The national record holder in the women’s discus throw Kamalpreet Kaur was coaxed by her physical education teacher in school to participate in a state-level meet when she was in Class 10.
She didn’t win a medal, but the fourth-place finish lit her competitive spirit. The six-foot one-inch tall athlete from Kabarwala village in Punjab’s Sri Muktsar Sahib district has come a long way since first trying her hand at shot put before switching to the discus.
Kamalpreet’s journey from a little-known athlete to a Tokyo-bound one gathered steam just months before the Olympics.
In March she rewrote the national record, became the first Indian woman to cross the 65-metre mark and qualified for the Tokyo Olympics.
In June she bettered the mark again, her 66.59 metre throw was a huge improvement on her previous best of 65.06. Her newfound fame has also helped make friends on the circuit. Athletes used to give her the cold shoulder earlier but now are happy to stop and chat.
“Earlier other competitors would not even talk to me.
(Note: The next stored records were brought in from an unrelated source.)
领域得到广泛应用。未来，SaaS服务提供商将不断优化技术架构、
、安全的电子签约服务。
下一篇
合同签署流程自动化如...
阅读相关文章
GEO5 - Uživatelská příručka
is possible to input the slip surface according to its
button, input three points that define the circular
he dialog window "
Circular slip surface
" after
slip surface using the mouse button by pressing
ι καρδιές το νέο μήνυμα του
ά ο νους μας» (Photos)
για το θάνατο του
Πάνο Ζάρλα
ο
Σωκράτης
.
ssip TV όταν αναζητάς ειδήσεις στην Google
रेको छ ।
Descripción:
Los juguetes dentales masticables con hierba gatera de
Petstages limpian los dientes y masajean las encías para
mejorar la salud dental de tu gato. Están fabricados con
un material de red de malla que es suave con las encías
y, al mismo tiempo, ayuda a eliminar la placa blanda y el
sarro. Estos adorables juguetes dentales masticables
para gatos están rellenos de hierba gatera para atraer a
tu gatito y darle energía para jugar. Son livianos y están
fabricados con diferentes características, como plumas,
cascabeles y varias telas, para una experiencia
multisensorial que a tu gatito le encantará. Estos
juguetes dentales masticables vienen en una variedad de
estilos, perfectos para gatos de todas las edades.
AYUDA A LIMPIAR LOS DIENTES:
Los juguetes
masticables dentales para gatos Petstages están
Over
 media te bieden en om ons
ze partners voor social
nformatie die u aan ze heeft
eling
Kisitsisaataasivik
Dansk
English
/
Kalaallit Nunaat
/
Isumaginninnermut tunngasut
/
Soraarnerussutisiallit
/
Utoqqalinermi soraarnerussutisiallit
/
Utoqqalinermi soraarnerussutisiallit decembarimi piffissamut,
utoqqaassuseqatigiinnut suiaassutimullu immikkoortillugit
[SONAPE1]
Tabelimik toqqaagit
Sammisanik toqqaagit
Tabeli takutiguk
Some would just turn their backs to me the moment they saw me, I can’t say why. I would quietly come, compete and leave but now things have changed. People know me on the circuit and want to talk to me. Some junior athletes ask for selfies,” Kamalpreet says.
Not being academically-inclined proved to be a blessing in disguise for Kamalpreet.
“With my dismal results in school exams, I thought I might as well try my hand at sports. I started off with the shot put but my coach felt I would do better in discus so I stuck with it.”
The journey from a reluctant athlete to one who will represent India at the Tokyo Games has had its share of hurdles.
When a teenaged Kamalpreet told her parents she wanted to pursue track and field, her father Kuldeep set off to Badal to check if the Sports Authority of India (SAI) centre would take her in.
But the young and inexperienced athlete had not earned her spurs so the doors remained shut. “There was a private school and sports hostel near the SAI facility. They demanded a fee of Rs 1 lakh. I had to sell some of my land to fund her training. The other students in the hostel wore branded clothing and shoes. I couldn’t afford to buy them for my daughter,” Kuldeep, a farmer, says.
Kamalpreet had to make do with canvas shoes, instead of a pair made specifically for discus throw.
“Those shoes used to last her less than a week. She would keep telling me, ‘Papa I need good branded shoes to compete. But I did not have the resources. I used to take those canvas shoes to a cobbler and ask him to stitch extra layers of rubber and leather to the sole. That’s the best I could do for her back then,” Kuldeep adds. But things started looking up soon. When she bagged her first junior national medal, she was selected to train at the SAI centre. She met her mentor and coach Rakhi Tyagi and the two have nurtured a successful partnership for over seven years.
“I am her friend first and coach later. She is very honest and dedicated. She has great willpower, good technique and a lot of strength. I am not only close to her but her family as well. Kamal’s parents often tell me that they have two daughters,” Rakhi says.
Despite her recent achievements, the spotlight won’t be on Kamalpreet when the track and field events start. All the attention is on javelin star Neeraj Chopra. Kamalpreet, if she throws to her potential, could make the final of the women’s discus throw.
Kamalpreet’s 66.59m throw is currently the sixth-best attempt in the world this season and would have earned her a bronze medal at the 2016 Rio Olympics. She will need a series of consistent throws to progress in Tokyo and may have to deal with nerves some first-time Olympians experience. Kamalpreet is going to Tokyo with a simple but clear goal.
“I have only one target on my mind and that is to give my best and hit close to 69m. I am not thinking about a medal or anything at the moment.”